[Tasks and exercises]:
A. List every topic heading marked with a dash in the criminal law notes.
B. Write a continuation of the criminal law notes, beginning after their final sentence.

Principles of Criminal Law - Notes: Week 1
Principles of Criminal Law - Notes: Week 1
Principles of Criminal Law - Notes: Week 1
Week 1:
Week 2:
Week 3:
- Threat
o A threat is an expression or communication of an intention by the accused to engage
in harmful conduct causing death or serious injury.
o Threats to kill are outlined in s.20 whilst threats to inflict serious injury are outlined
in s. 21.
o Threats are conduct-based crimes rather than results, meaning there is no necessity
to prove harm suffered by victims.
- Threatening Conduct
o There is no fixed formula to determine threat and therefore, is very context-
dependent.
o Because threat is a form of communication, it needs to be addressed to or directed
at a person. However, the person being threatened does not have to be in the
presence of the individual doing the threatening. I.e. A can make a threat to B that
he intends to kill C, even though C is not in the room at the time.
o Threats can also be conditional i.e. “if you pick up that spoon, I’ll kick you”.
o Even-though there is no need to prove the recipient believed or feared the threat,
the reasonable person test needs to be applied in the sense that; would a
reasonable person take the threat seriously? Therefore, there must be something
about the threat which is capable of being taken seriously as a statement to kill or
inflict serious injury.
o As Higgins J points out in R v Leece, “If it conveys a merely hypothetical proposal
that will not suffice, but a condition threat will suffice as a ‘threat’.”
- Fault Elements
o The two fault elements for threat offences include intention and recklessness.

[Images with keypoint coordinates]
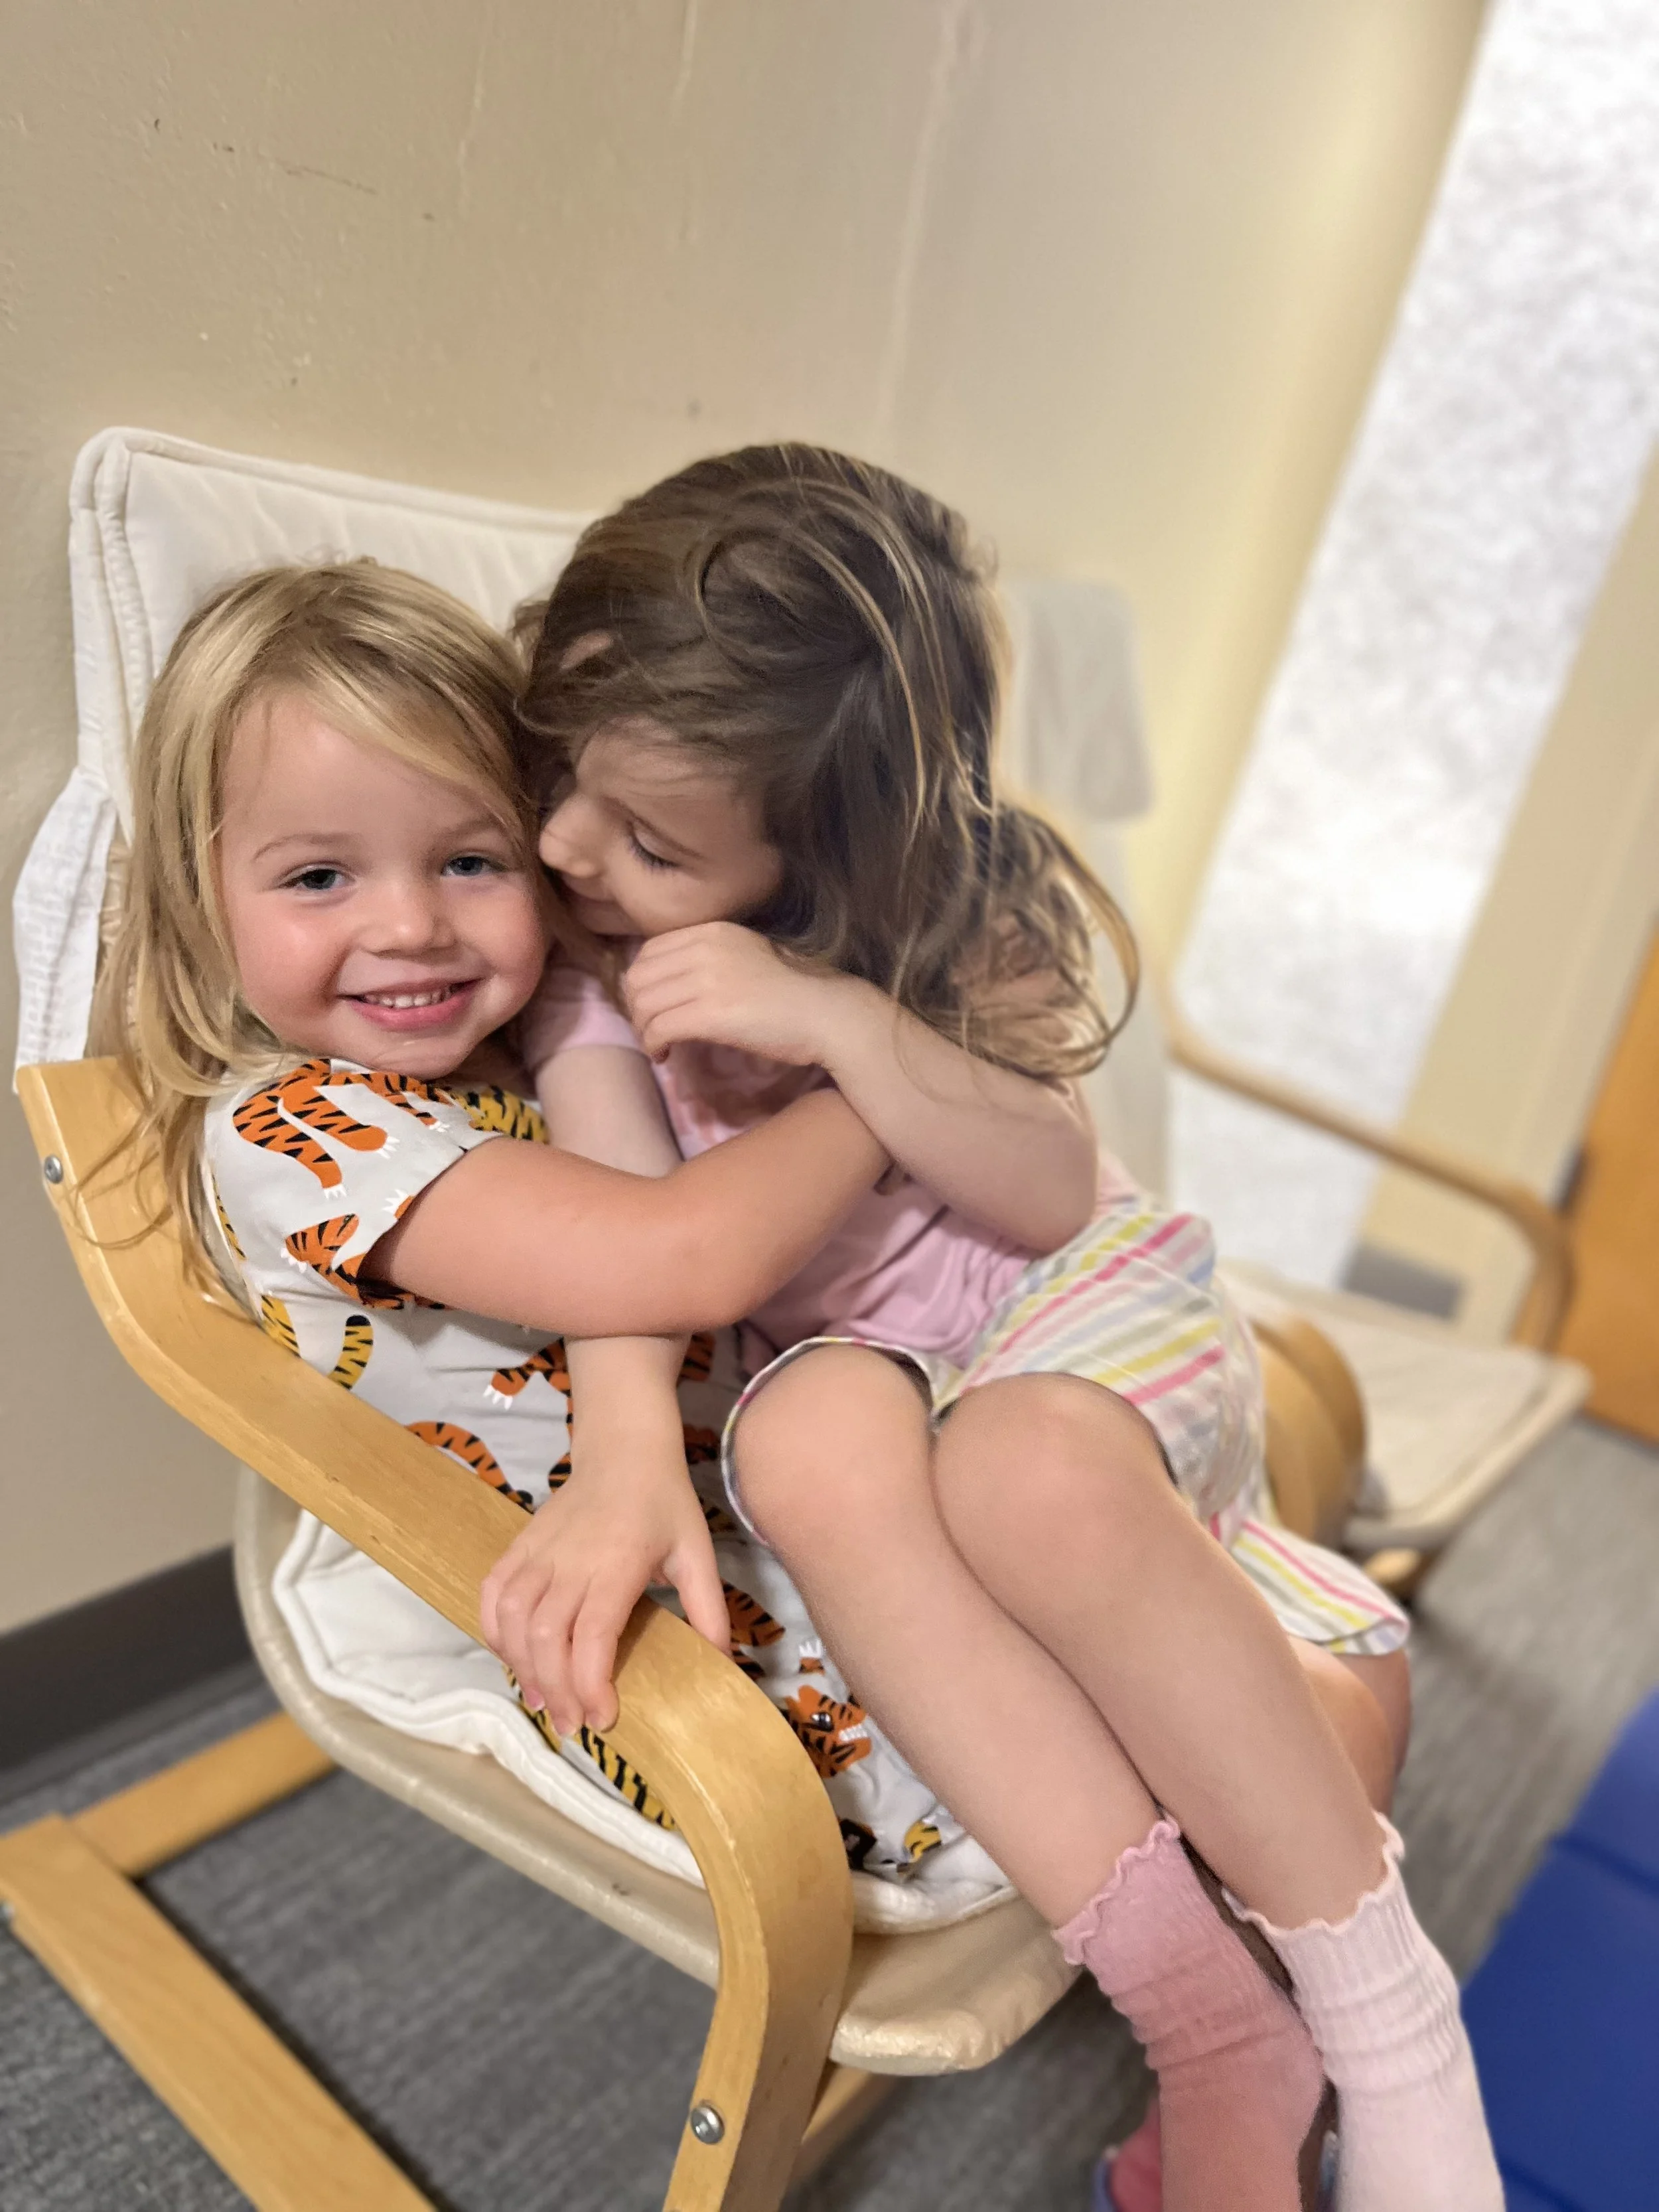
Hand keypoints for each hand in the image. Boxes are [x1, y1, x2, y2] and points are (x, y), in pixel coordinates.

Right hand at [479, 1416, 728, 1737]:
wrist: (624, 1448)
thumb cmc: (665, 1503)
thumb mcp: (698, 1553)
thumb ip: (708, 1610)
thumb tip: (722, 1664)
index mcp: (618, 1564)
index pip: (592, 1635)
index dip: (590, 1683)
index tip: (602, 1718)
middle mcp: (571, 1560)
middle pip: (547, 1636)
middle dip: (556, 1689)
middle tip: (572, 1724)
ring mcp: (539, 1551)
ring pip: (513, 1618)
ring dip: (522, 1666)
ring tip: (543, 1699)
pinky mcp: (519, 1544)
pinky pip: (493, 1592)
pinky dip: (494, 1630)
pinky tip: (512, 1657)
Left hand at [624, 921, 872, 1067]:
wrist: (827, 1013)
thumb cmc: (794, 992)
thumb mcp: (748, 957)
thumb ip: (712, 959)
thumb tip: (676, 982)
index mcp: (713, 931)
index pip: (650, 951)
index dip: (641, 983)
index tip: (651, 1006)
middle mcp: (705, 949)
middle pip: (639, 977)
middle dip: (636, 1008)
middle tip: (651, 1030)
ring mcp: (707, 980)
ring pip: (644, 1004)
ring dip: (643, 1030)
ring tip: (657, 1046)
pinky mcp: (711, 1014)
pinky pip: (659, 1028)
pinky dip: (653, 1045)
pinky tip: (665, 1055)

...

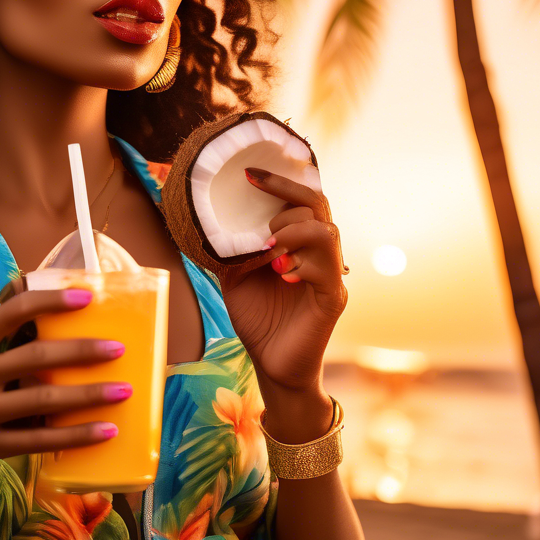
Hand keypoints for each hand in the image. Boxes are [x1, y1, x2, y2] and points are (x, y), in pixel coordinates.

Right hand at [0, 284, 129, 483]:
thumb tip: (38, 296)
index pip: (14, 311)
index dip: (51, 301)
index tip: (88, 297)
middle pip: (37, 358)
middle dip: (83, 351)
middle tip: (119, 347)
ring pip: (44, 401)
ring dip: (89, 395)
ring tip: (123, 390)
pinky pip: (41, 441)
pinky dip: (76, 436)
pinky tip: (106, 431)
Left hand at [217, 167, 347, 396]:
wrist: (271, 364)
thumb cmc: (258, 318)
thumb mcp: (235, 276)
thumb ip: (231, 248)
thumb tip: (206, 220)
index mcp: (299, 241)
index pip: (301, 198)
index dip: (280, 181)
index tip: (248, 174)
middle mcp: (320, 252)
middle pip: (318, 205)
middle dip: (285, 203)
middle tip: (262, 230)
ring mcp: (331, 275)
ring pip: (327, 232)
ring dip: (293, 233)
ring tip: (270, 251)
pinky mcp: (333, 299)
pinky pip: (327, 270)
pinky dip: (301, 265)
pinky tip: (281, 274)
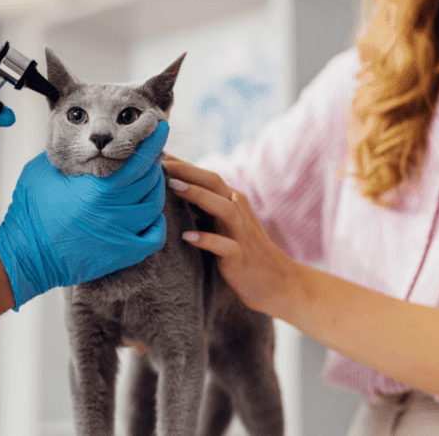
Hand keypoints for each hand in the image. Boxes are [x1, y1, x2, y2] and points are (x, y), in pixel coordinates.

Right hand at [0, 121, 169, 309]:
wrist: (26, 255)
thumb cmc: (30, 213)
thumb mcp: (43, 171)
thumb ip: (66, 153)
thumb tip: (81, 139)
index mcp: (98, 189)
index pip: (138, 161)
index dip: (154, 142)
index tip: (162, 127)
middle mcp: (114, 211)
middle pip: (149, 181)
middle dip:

...

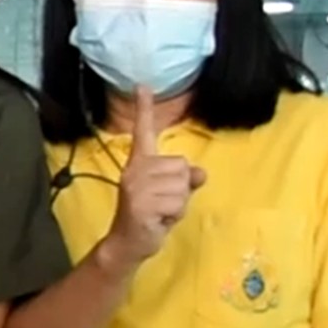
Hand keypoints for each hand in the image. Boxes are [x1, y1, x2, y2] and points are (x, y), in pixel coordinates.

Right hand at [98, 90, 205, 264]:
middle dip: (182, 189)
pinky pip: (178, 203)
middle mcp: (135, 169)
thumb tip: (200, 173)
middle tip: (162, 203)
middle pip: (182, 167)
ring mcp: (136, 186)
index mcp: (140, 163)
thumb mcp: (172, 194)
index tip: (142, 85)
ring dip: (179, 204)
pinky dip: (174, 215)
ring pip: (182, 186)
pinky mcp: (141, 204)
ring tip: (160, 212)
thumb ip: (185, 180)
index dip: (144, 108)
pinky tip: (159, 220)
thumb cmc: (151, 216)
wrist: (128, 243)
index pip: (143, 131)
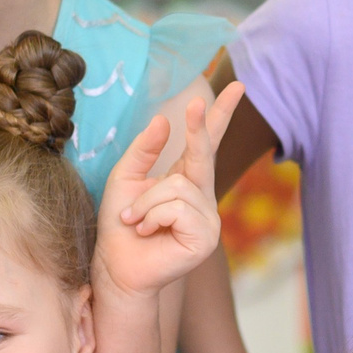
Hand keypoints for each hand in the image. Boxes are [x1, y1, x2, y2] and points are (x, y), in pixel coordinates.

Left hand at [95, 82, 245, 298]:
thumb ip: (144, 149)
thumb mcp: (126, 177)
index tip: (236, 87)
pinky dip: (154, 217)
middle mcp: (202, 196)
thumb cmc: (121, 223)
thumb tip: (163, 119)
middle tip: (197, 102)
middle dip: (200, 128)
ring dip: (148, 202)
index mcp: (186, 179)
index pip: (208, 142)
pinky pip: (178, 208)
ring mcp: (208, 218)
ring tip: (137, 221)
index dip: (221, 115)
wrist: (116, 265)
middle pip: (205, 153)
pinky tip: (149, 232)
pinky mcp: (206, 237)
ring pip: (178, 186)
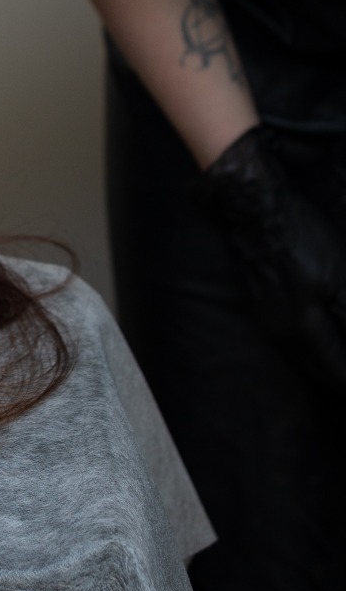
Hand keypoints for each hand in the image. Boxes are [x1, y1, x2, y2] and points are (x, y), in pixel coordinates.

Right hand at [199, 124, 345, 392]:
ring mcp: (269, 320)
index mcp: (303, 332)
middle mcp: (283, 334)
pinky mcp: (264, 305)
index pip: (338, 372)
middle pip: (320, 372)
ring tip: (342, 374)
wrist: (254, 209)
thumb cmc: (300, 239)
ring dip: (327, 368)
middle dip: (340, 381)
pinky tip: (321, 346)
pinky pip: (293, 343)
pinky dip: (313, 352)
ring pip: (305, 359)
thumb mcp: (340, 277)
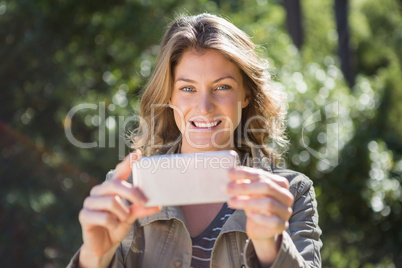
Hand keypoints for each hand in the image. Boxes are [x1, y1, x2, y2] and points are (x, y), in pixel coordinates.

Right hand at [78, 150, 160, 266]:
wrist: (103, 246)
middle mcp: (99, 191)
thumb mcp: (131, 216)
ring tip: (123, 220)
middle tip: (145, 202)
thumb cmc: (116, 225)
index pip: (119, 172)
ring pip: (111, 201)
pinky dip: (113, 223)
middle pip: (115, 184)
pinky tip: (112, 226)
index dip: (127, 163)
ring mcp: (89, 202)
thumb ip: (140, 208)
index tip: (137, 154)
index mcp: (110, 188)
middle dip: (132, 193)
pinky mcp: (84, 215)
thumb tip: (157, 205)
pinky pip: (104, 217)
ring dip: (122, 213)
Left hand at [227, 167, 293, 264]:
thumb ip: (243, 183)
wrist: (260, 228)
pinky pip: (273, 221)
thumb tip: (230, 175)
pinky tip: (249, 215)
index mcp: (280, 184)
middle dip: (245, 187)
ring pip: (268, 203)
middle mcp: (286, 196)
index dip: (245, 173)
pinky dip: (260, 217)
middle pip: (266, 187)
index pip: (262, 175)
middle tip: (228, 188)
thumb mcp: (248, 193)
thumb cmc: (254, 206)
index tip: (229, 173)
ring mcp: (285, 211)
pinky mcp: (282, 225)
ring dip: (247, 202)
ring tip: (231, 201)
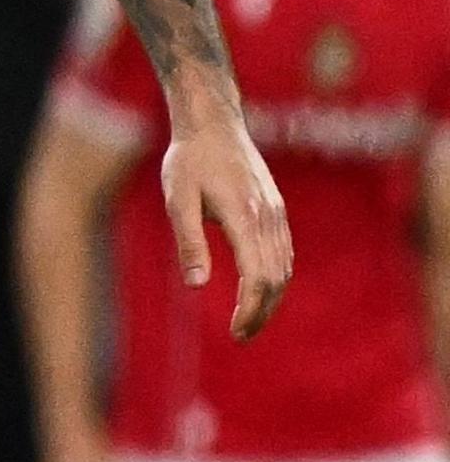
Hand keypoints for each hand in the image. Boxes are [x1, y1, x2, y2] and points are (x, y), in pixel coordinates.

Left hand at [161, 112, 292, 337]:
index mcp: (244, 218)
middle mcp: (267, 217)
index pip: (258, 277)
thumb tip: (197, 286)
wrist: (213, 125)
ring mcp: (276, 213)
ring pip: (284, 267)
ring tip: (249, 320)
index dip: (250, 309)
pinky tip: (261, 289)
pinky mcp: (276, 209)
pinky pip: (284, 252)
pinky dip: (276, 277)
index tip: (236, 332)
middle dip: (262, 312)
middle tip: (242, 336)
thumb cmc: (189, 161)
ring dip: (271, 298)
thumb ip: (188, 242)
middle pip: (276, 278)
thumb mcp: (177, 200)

[Answers for the tasks]:
A. Threat; Threatening Conduct; Fault Elements

B.
o Intention
The offender, in making the threat, must intend that their communicative
act will give rise in their audience to a fear that a killing or infliction of
serious injury is a plausible scenario.
It is possible for a person to make a genuine threat they have no intention of
carrying out, as long as they intend to make the recipient believe that they
intend to kill or seriously injure them.
o Recklessness
In this context, recklessness refers to the offender being aware that when
making the threat, it is likely that the other person would fear the threat
would be carried out.
- Lawful Excuse
o The two lawful excuses to a threat are self-defence and protection of property. This
does not mean it is lawful to kill an individual to protect your property, but simply an
excuse for threatening to kill someone.
- Stalking
o A person stalks another if they (i) engage in a course of conduct which includes
certain prohibited types of acts and (ii) do so with intent to cause physical or mental
harm, or being reckless as to such harm, or such that the accused ought to have
understood the conduct would be likely to cause such harm and it did so.
o Section 21A of the Crimes Act 1958 (Vic) was inserted in 1994, with subsection (1)
prohibiting stalking and subsection (2) defining stalking.
- Physical Elements of Stalking
o The prohibited types of acts
s.21A(2) contains a list of the types of prohibited conduct. These include:
following the victim; phoning, emailing, texting, making threats, entering or
loitering in near the victims’ workplace or home and so on.
s.21A(2)(g) contains a catch-all provision:
acting in any other way that could reasonably be expected—
(i) to cause physical or mental harm to the victim, including self-
harm;
(ii) to arouse apprehension or fear in the victim for his or her own
safety or that of any other person
The catch-all provision refers to the expected results of the conduct whereas
the preceding list describes the conduct itself.
o Course of Conduct
Apart from proving the act itself, the prosecution must also prove that the
accused engaged in a course of conduct that included the prohibited acts. As
there is no statutory provision regarding the matter, the case of Berlyn v
Brouskos provides us with an outline.
The case states that the acts must have either been committed on
more than one occasion; or be protracted in nature and the acts
must constitute a pattern of conduct evidencing a continuity of
purpose
- Endangerment
o This offence refers to actions that endangers another’s life or places them in a place
of serious injury.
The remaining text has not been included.